WHAT IS REQUIRED
Start at the line containing "phylum: Ochrophyta" and end after the line containing "order: Polyporales". Rewrite those lines with "common name" changed to "vernacular name" and everything else left the same.

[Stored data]
^^^^
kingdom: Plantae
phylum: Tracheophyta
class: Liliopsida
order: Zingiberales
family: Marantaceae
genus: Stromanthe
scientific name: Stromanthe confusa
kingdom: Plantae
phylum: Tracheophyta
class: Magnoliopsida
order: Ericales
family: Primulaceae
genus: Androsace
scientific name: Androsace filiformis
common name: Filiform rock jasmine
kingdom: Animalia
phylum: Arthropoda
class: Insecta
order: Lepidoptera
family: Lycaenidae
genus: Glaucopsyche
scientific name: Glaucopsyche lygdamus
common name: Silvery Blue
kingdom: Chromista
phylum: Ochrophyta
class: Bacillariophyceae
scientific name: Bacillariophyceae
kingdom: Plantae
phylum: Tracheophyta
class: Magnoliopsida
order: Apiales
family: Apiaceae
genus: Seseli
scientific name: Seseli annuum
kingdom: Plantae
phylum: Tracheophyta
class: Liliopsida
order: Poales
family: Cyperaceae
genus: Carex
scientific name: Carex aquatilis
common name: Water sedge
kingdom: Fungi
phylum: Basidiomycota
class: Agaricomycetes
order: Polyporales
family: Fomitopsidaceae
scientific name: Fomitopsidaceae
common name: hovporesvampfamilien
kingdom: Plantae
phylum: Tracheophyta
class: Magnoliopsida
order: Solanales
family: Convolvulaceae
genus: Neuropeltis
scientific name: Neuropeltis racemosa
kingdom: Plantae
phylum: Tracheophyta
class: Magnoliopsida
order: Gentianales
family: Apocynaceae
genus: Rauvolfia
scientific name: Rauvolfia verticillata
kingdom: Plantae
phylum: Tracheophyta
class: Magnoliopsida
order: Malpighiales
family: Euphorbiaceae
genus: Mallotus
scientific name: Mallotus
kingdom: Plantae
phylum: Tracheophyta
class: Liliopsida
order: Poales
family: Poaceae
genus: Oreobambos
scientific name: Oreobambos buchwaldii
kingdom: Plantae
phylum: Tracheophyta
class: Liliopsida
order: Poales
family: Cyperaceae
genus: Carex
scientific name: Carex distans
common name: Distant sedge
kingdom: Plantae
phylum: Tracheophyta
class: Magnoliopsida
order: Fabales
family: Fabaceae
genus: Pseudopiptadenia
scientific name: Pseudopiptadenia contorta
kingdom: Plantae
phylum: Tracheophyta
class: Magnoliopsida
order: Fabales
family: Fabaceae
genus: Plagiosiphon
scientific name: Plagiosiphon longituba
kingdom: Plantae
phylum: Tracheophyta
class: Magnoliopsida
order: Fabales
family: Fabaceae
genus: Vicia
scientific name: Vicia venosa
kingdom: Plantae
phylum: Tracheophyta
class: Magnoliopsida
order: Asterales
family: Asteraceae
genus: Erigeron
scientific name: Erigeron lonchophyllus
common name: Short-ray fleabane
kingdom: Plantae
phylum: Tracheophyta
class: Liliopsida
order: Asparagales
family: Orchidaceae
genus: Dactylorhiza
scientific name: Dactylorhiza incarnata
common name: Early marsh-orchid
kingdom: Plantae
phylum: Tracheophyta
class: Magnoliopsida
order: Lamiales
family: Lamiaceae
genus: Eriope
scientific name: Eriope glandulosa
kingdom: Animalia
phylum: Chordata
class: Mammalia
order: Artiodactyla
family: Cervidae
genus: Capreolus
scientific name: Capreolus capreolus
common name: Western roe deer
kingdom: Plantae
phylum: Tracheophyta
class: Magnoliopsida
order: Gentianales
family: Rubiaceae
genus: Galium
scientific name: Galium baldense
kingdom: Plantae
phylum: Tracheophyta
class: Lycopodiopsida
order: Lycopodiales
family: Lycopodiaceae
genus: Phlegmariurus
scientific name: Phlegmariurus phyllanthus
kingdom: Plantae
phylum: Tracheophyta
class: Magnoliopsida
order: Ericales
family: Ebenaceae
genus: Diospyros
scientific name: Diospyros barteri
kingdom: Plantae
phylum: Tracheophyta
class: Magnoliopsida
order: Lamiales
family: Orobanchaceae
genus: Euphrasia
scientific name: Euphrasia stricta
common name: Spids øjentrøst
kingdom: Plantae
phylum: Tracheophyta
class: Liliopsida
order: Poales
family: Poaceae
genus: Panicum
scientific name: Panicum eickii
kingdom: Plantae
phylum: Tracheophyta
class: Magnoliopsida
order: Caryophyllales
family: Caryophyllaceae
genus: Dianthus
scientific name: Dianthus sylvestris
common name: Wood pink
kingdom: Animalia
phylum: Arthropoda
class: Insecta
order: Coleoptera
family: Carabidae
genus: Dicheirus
^^^^
OUTPUT
phylum: Ochrophyta
class: Bacillariophyceae
scientific name: Bacillariophyceae
kingdom: Plantae
phylum: Tracheophyta
class: Magnoliopsida
order: Apiales
family: Apiaceae
genus: Seseli
scientific name: Seseli annuum
kingdom: Plantae
phylum: Tracheophyta
class: Liliopsida
order: Poales
family: Cyperaceae
genus: Carex
scientific name: Carex aquatilis
vernacular name: Water sedge
kingdom: Fungi
phylum: Basidiomycota
class: Agaricomycetes
order: Polyporales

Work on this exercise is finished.